MORE than just a boutique industry, alternative farming has become a global trend, with record crowds flocking to the Seymour Alternative Farming Expo last week to learn all about it for themselves.
There were 22,000 visitors and 500 stallholders at the 26th annual expo, held at Kings Park in Seymour from Friday to Sunday, demonstrating the continuing growth in size and diversity of the event.
“Shining a spotlight on innovation, products and techniques in small and backyard farming, from both Seymour and Australia wide, there is nothing like the expo anywhere else,” Seymour Expo events manager Susie Filleti said.
“Not only does it cater for the best and the most fascinating in non-traditional farming, it also provides a fun day for families and those seeking a festival day out,” she said. “The expo also provides an enormous economic and social impact for Seymour and the Mitchell Shire region, and the opportunity to showcase all the area has to offer.”
Among the exhibitor highlights this year was special guest Paula Pownall from the Grubs Up Insect Farm (check it out in the April issue of Small Farms), who provided insight into cricket consumption for both animals and humans. “We saw that there was a new trend in farming with the crickets, and Grubs Up are the first in Australia to do it, so having them at the expo was a huge coup,” Ms Filleti said.

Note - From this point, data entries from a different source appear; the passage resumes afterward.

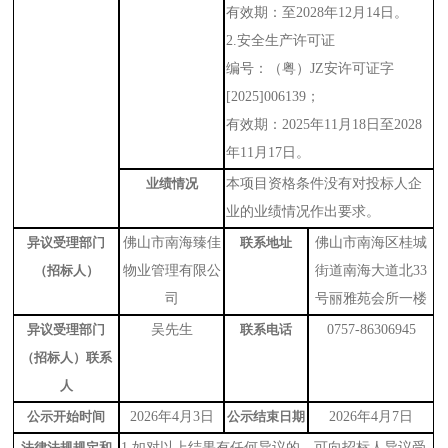
有效期
：至
2028年12月14日。
2.安全生产许可证
编号：（粤）
JZ安许可证字
[2025]006139；
有效期：
2025年11月18日至2028
年11月17日。
业绩情况
本项目资格条件没有对
投标人企
业
的业绩
情况
作出要求。
异议受理部门
佛山市南海臻佳
联系地址
佛山市南海区桂城
（招标人）
物业管理有限公
街道南海大道北
33
司
号丽雅苑会所一楼
异议受理部门
吴先生
联系电话
0757-86306945
（招标人）联系
人
公示开始时间
2026年4月3日
公示结束日期
2026年4月7日
法律法规规定和
1.如对以上结果有任何异议的，可向招标人异议受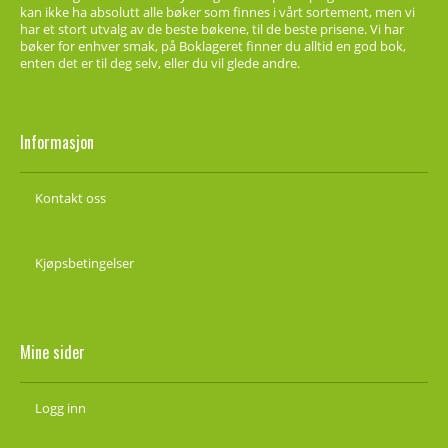
kan ikke ha absolutt alle bøker som finnes i vårt sortement, men vi
har et stort utvalg av de beste bøkene, til de beste prisene. Vi har
bøker for enhver smak, på Boklageret finner du alltid en god bok,
enten det er til deg selv, eller du vil glede andre.
Informasjon
Kontakt oss
Kjøpsbetingelser
Mine sider
Logg inn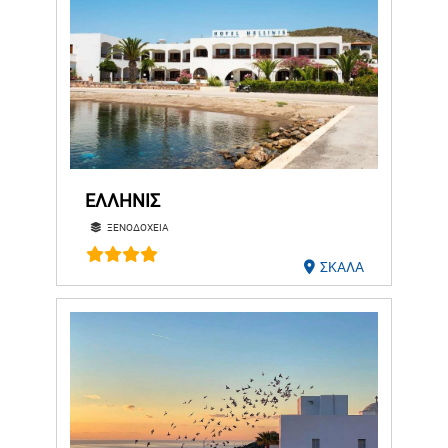
ΕΛΛΗΝΙΣ
ΞΕΝΟΔΟΧΕΙΑ
ΣΚΑΛΑ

Innovation in farming took centre stage at the expo in myriad other ways. Popular exhibitor The Yield, an agriculture technology company, showcased their app called Sensing+, which converts data collected from on-farm sensors into a seven-day weather forecast.
“This is another example that is the very definition of alternative farming, by using new trends in technology to achieve better farming practices,” Ms Filleti said.
Visitors laughed, smiled and looked on in awe at the expo’s two stellar animal shows. The Pig Racing Australia Show saw pigs dive into pools of water and race one another with glee, while the Flipping Disc Dogz Show saw a team of Border Collies impress the crowd with tricks and stunts.
Some of the finest culinary delights were on display across the farmers’ market, food courts, and individual stallholders. In addition to the tastings and patrons sitting down to enjoy a meal, there were also some fascinating demonstrations in butchery and cooking.